(Source records)
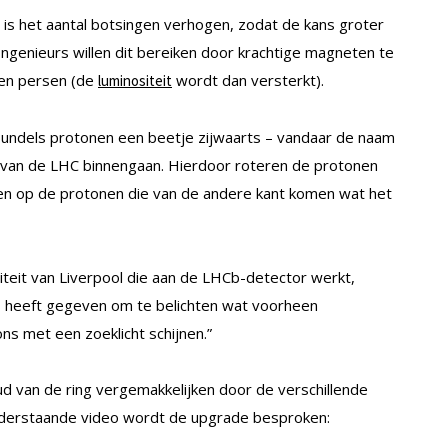
is het aantal botsingen verhogen, zodat de kans groter
ngenieurs willen dit bereiken door krachtige magneten te
alen persen (de
wordt dan versterkt).
luminositeit
undels protonen een beetje zijwaarts – vandaar de naam
 van de LHC binnengaan. Hierdoor roteren de protonen
sen op de protonen die van de andere kant komen wat het
iteit van Liverpool die aan de LHCb-detector werkt,
rs heeft gegeven om te belichten wat voorheen
ns met een zoeklicht schijnen.”
 van de ring vergemakkelijken door de verschillende
nderstaande video wordt de upgrade besproken:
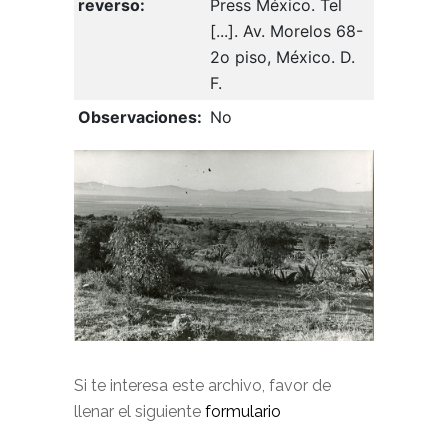
reverso:
Press México. Tel
[...]. Av. Morelos 68-
2o piso, México. D.
F.
Observaciones:
No
Si te interesa este archivo, favor de
llenar el siguiente
formulario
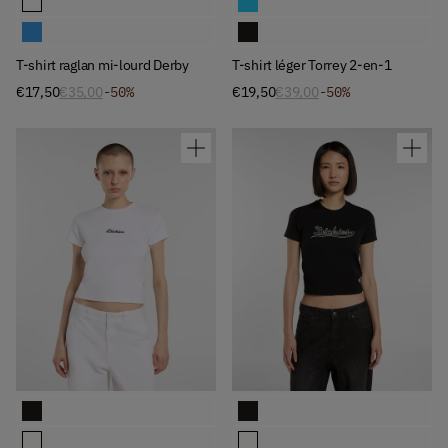
T-shirt raglan mi-lourd Derby
T-shirt léger Torrey 2-en-1
T-shirt raglan mi-lourd Derby
T-shirt léger Torrey 2-en-1
€17,50
€35,00
-50%
€19,50
€39,00
-50%
Available Colors
Available Colors
T-shirt mi-lourd Wellsville
T-shirt léger Loose Wave
T-shirt mi-lourd Wellsville
T-shirt léger Loose Wave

→ JOB:
Could you copy out the text of every one of the records above word for word, leaving out the pictures?

→ TASK OUTPUT:
is het aantal botsingen verhogen, zodat de kans groter
ngenieurs willen dit bereiken door krachtige magneten te
alen persen (de
wordt dan versterkt).
luminositeit
undels protonen een beetje zijwaarts – vandaar de naam
 van de LHC binnengaan. Hierdoor roteren de protonen
sen op de protonen die van de andere kant komen wat het
iteit van Liverpool die aan de LHCb-detector werkt,
rs heeft gegeven om te belichten wat voorheen
ns met een zoeklicht schijnen.”
 van de ring vergemakkelijken door de verschillende
nderstaande video wordt de upgrade besproken:
reverso:
Press México. Tel
[...]. Av. Morelos 68-
2o piso, México. D.
F.
Observaciones:
No
Si te interesa este archivo, favor de
llenar el siguiente
formulario
T-shirt raglan mi-lourd Derby
T-shirt léger Torrey 2-en-1
T-shirt raglan mi-lourd Derby
T-shirt léger Torrey 2-en-1
€17,50
€35,00
-50%
€19,50
€39,00
-50%
Available Colors
Available Colors
T-shirt mi-lourd Wellsville
T-shirt léger Loose Wave
T-shirt mi-lourd Wellsville
T-shirt léger Loose Wave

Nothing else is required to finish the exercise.